W_3 irregular states and isolated N=2 superconformal field theories
Hiroaki Kanno, Kazunobu Maruyoshi, Shotaro Shiba, Masato Taki
TL;DR
The paper extends the AGT correspondence to irregular punctures for the ${\mathcal{W}}_{3}$ algebra by constructing irregular states via colliding a full SU(3) puncture with $n$ simple punctures on a punctured Riemann surface. These states become simultaneous eigenvectors of the higher modes $L_n$ and $W_k$ (specifically $L_n,\dots,L_{2n}$ and $W_{2n},\dots,W_{3n}$) and yield Seiberg–Witten data for isolated ${\mathcal{N}}=2$ SCFTs with $SU(3)$ flavor symmetry, realized as IR fixed points on SU(3) linear quivers.

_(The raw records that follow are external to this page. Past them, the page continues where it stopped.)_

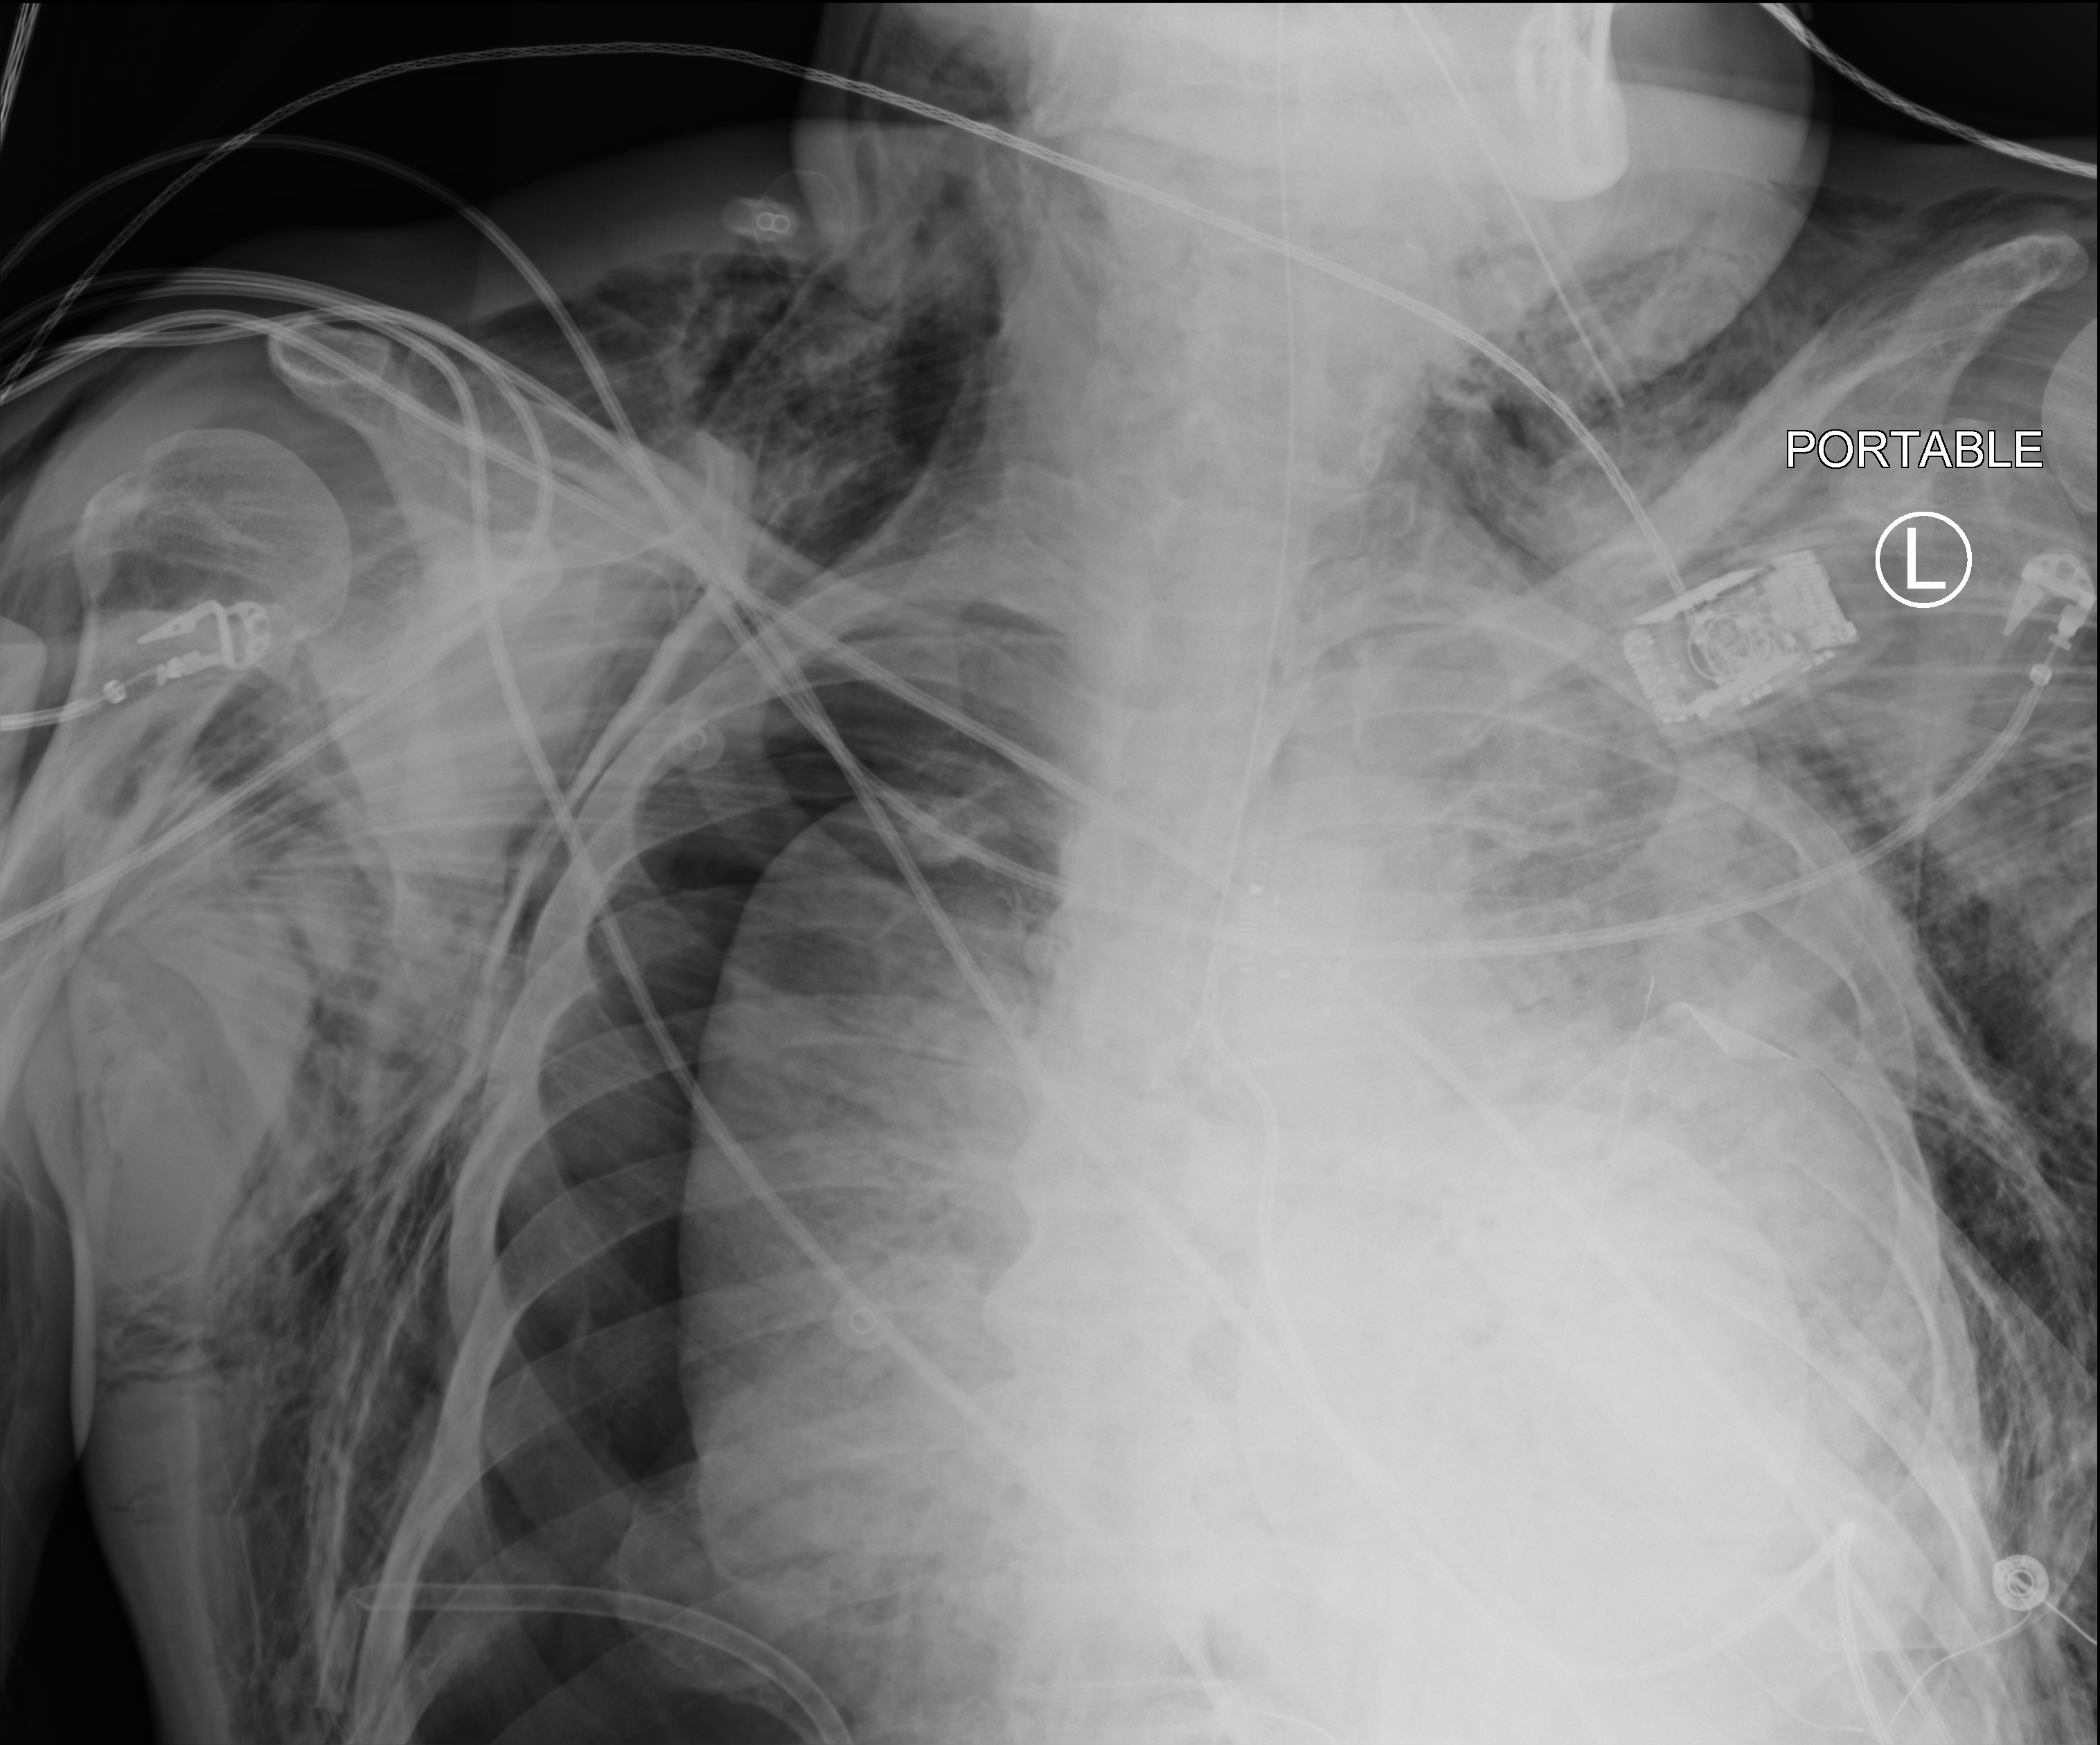
Bedside chest radiograph (computed radiography); anteroposterior (AP) projection. Male patient hospitalised with COVID-19, age 75–90 years.
Admission-level facts for this patient (not findings on this image; timing relative to this image not recorded): diabetes (admission record): no.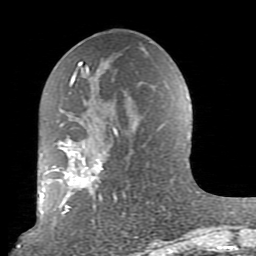
Breast MRI (dynamic contrast-enhanced), one axial slice; slice 41 of 80 in the series (ordered by position); cropped to one breast; dynamic contrast-enhanced series, time point 2 of 10 at this slice position (early post-contrast); 1.5 T; TE 2.6 ms, TR 5.9 ms; 256 × 256 image matrix. Female patient.
Structures marked on this image (semi-automatic segmentation, software-assisted and operator-edited):
- enhancing-tissue mask used for the functional tumour volume (all voxels passing the contrast-enhancement thresholds inside the analysis volume; usually the tumour): bounding box (x1, y1, x2, y2) in pixels: (52, 62, 125, 214)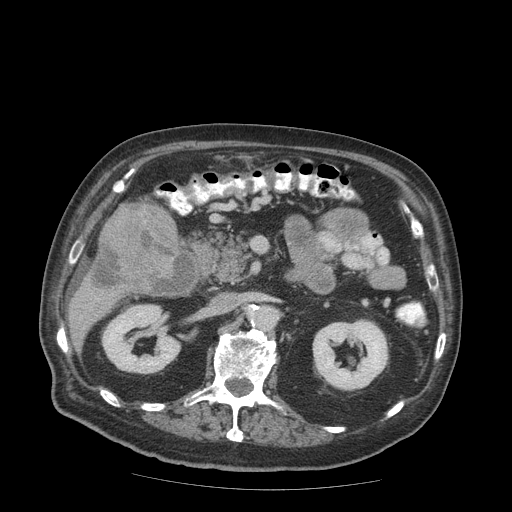
Contrast-enhanced abdominal CT (liver protocol), one axial slice. Slice 29 of 99 in the series (ordered by position). Soft-tissue window (W 400 / L 40 HU). 2.5 mm slice thickness. 512 × 512 image matrix, field of view 420 × 420 mm. Case-level facts recorded for this patient, not image findings: diagnosis: hepatocellular carcinoma (patient treated with transarterial chemoembolisation; whether this scan precedes or follows treatment is not stated here); TNM stage (as recorded): Stage-IIIB.
Structures marked on this image (semi-automatically segmented with operator editing):
- liver parenchyma outside the tumour (the mass and vessels are separate outlines, so this box may not span the whole liver): bounding box (x1, y1, x2, y2) in pixels: (68, 202, 184, 349)
- mass: (91, 201, 181, 292)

The analysis systematically builds irregular states for Virasoro and ${\mathcal{W}}_{3}$ algebras, derives their Ward-identity constraints, and links them to corresponding SW curves, BPS quivers, and Hitchin-system perspectives, while identifying normalization ambiguities and limitations in determining lower non-negative modes. The results reveal a landscape of ${\mathcal{W}}(A_{1},C_{0,1,\{n+1\}})$ and ${\mathcal{W}}(A_{2},C_{0,1,\{n\}})$ AD-type theories, enriching the dictionary between 2d irregular conformal blocks and 4d isolated SCFTs with concrete SW data and quiver realizations.
Abstract
We explore the proposal that the six-dimensional (2,0) theory on the Riemann surface with irregular punctures leads to a four-dimensional gauge theory coupled to the isolated N=2 superconformal theories of Argyres-Douglas type, and to two-dimensional conformal field theory with irregular states. Following the approach of Gaiotto-Teschner for the Virasoro case, we construct W_3 irregular states by colliding a single SU(3) puncture with several regular punctures of simple type. If n simple punctures are colliding with the SU(3) puncture, the resulting irregular state is a simultaneous eigenvector of the positive modes L_n, ..., L_{2n} and W_{2n}, ..., W_{3n} of the W_3 algebra. We find the corresponding isolated SCFT with an SU(3) flavor symmetry as a nontrivial IR fixed point on the Coulomb branch of the SU(3) linear quiver gauge theories, by confirming that its Seiberg-Witten curve correctly predicts the conditions for the W_3 irregular states. We also compare these SCFT's with the ones obtained from the BPS quiver method.